Pyongyang, poor but proud, surrounded by regional powerhouses, calls the war games a carefully rehearsed preparation for a northward invasion by two countries that want to topple its leadership. The North is also believed to resent having to respond to the drills with costly exercises of its own, taking its troops away from much-needed work on farms and infrastructure projects.

North Korea must also show strength confronting a new, much harder-line stance in Seoul.

Conservative South Korean President Park Geun-hye has responded to the nuclear test and rocket launch by shutting down the last major point of inter-Korean cooperation, a jointly run factory park in the North. She has also talked openly about the uber-sensitive subject of “regime collapse” in Pyongyang and ordered unilateral sanctions against the North.

North Korea is also trying to give its people a good show.

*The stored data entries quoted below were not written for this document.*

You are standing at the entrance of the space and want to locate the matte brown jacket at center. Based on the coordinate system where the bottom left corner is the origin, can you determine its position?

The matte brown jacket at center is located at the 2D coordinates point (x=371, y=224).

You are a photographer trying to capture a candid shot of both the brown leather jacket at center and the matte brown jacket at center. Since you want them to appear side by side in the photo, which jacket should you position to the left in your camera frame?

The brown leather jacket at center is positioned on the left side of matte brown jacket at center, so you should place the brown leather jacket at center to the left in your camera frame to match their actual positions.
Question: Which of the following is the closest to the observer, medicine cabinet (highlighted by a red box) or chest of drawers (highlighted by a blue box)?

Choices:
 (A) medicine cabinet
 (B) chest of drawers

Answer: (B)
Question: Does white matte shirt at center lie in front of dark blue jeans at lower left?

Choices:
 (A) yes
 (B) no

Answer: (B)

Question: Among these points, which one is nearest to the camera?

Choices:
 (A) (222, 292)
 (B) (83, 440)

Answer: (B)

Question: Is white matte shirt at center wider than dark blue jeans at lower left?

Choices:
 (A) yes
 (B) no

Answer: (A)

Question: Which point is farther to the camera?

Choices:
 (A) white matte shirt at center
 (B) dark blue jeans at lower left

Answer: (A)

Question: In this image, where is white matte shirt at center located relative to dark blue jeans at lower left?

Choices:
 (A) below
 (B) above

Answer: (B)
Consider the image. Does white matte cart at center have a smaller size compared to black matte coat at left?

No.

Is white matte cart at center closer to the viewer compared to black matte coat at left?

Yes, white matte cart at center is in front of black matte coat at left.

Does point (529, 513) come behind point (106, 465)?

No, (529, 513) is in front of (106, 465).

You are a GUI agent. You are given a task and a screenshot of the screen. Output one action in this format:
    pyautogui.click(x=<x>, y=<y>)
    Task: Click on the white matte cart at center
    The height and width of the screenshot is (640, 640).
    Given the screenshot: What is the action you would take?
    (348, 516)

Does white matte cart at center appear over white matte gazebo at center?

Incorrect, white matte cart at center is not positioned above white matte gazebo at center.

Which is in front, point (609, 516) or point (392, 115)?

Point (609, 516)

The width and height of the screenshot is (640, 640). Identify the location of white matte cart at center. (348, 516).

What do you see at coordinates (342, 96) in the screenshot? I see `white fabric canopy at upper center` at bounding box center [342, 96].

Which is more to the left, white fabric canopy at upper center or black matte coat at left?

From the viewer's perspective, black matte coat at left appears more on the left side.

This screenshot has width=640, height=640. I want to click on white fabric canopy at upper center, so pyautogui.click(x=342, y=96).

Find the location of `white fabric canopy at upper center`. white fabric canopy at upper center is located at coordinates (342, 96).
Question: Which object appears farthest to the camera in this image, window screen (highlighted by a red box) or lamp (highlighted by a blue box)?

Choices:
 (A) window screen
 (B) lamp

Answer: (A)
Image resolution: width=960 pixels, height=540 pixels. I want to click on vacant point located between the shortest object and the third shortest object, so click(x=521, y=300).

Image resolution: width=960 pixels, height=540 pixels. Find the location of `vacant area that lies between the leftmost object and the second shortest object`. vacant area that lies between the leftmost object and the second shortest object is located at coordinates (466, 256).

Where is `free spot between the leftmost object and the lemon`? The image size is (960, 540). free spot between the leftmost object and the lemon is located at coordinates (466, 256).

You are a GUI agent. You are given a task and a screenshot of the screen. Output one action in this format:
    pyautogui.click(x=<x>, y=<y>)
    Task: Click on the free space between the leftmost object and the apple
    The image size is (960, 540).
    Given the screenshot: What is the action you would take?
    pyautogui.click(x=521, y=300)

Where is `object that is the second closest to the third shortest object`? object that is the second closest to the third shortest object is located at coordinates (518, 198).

Ahead of a once-in-a-generation party congress in May, Kim needs to give the impression that he is leading a strong, defiant country that will never bow to outside pressure.

How Does This Compare to Past Crises?

So far, it’s not even close to rivaling the kinds of face-offs the Koreas have become infamous for.

South Koreans, never likely to panic over even the harshest North Korean threats, are paying much more attention to the fate of South Korean baseball players in the U.S. major leagues, for instance.

This has not always been the case.

In 1968, dozens of North Korean commandos were killed within a few kilometers of the presidential mansion in Seoul during a mission to assassinate the South Korean dictator, father of the current president. In 1976, North Koreans ax-murdered two American officers in the Demilitarized Zone between the countries, prompting a furious Washington to send nuclear-capable B-52 bombers flying toward the North before veering away. In 1994 and again in the early 2000s, nuclear crises seemed at times in danger of prompting armed conflict. Just five years ago, 50 South Koreans were killed in two separate attacks blamed on the North.

If anything, this round may resemble the early stages of a confrontation that happened just two years ago.

Young Kim Jong Un, furious about U.N. sanctions over another nuclear test-rocket launch combination, embarked on a weeks-long torrent of belligerent rhetoric. The North threatened to attack specific targets in South Korea, U.S. bases in the Pacific, even the mainland United States; declared the armistice ending the 1950-53 Korean War null and void; said it was restarting its nuclear fuel reactor; and closed down the jointly run industrial park. The United States responded by staging flyovers over South Korea of nuclear-capable bombers.

Then the war drills ended in the South, the fiery rhetoric from the North eased and then died, the factory park reopened, talk of reconciliation began again – and the animosity began to dip.

What Next?

The realms of media and academia are littered with failed predictions about North Korea’s future.

The country’s demise, for instance, has been predicted regularly since the end of fighting in the Korean War, in 1953. North Korea couldn’t, it was said, survive the death of the country’s founder, Kim Il Sung, in 1994, and then the death of his son, Kim Jong Il, and rise of the current young, relatively unexperienced Kim, in 2011.

That said, some analysts think Pyongyang could keep up its stream of threatening rhetoric, stage occasional missile firings to show its anger, even do another nuclear test or rocket launch, at least until the U.S.-South Korean war games stop at the end of April and the North Korean party congress is staged in May.

In the past, North Korea has followed periods of conflict by offering talks meant to win aid.

Seoul and Washington have seen all this before, and know in theory how to respond.

The danger comes from the things they can’t control. From a change in the above script. From a miscalculation. From an act of genuine fury by the human beings squared off against each other across the land border or the disputed boundary separating them in the Yellow Sea. Or from an accident.

All of these possibilities make even a “routine” crisis on the Korean Peninsula something to keep an eye on.